Excerpted text.
..........
How Not to Sacrifice ( a Lesson In Two Charred Parts)

The incomparable Brick Testament's take on this story. Brilliant!

Leviticus 10.

Now Nadab and Abihu, the sons of Aaron, took their respective firepans, and after putting fire in them, placed incense on it and offered strange fire before the LORD, which He had not commanded them. And fire came out from the presence of the LORD and consumed them, and they died before the LORD.

WTF!  Holy seared siblings, Batman! God is such a badass! Yeah, because… well… he, uh…  Burned them to death for… Um…  What exactly?  Sacrificing without a permit? Making offering inappropriately?  Maybe they messed up the magic words like Ash in Army of Darkness.  “Klaatu Barada N… Necktie… Neckturn… Nickel… It’s an “N” word, it’s definitely an “N” word!“  Oh, You gotta love Army of Darkenss, but, seriously,  WTF?  Does God insist that he give a command before we pray to him?  Which, seemingly, would be my problem.  Apparently, I’m still waiting for the command.  I’m a sleeper cell closet Christian just waiting for some goddamned word.
..........
Collection entries.

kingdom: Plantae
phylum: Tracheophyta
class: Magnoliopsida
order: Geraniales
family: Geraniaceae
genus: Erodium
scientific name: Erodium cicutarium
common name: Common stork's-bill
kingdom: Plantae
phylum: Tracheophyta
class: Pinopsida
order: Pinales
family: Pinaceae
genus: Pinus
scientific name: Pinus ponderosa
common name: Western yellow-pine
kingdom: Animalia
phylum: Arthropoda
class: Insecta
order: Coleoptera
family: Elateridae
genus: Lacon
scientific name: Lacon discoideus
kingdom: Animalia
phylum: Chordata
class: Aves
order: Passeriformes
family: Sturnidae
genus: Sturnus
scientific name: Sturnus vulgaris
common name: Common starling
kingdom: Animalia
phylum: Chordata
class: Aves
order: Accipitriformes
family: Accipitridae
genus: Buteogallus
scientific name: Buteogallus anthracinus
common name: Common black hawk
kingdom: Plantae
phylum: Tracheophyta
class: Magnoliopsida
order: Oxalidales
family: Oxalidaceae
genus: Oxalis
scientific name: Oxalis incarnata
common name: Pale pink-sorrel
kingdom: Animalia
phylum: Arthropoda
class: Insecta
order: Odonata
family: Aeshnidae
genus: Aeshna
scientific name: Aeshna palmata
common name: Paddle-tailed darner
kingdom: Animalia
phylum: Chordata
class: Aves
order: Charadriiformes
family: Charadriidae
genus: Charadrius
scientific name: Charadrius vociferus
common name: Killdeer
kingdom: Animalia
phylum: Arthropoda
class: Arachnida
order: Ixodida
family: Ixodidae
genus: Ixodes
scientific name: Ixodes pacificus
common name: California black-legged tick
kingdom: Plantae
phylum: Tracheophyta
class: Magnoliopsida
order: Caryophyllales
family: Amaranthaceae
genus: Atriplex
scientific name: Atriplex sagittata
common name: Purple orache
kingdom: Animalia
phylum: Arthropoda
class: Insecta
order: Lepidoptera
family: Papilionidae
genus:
..........
Request 1.
Name the three people identified in the Bible verse quoted in the post about how not to sacrifice.
Request 2.
Which book and chapter of the Bible does the post about how not to sacrifice quote?
Request 3.
Resume the post about how not to sacrifice, starting right after its last sentence.

Result 1.
Nadab, Abihu, Aaron

Result 2.
Leviticus 10.

Result 3.
So the Lord of Genocide kills people for worshipping him without his direct orders and that does have some interesting corollaries.  For instance, if that’s the case then the whole school prayer issue should be a moot point. C’mon people, knowing what we now know, it’s obvious that allowing prayer in schools would be a disaster. For their own protection schools would have to forbid any mention of God within their bounds.  Well, at least any to the Judeo-Christian God, anyway.

Oh, the horror of children spontaneously bursting into flames whenever they whispered a prayer to the Lord.  Holy shit!  Think about it!  The days leading up to the final exams would be an veritable fiery apocalypse. The burned and charred corpses of penitent students would litter the classrooms and hallways amid smoldering texts and  seared backpacks.  Just imagine the scene!  A small whispered prayer, a popping sound, and then the screaming would start.  Oh the screaming again.  And the smell!  Oh my God! The smell!  !  When will we ever learn people?  Obviously our education system would rapidly collapse in an righteous inferno all brought about by prayer in school.  Not to mention the prohibitive cost of fire insurance…

No.  It is clear that prayer in school must be forever forbidden.  Will someone, for the love of G… Um…  Just think of the children!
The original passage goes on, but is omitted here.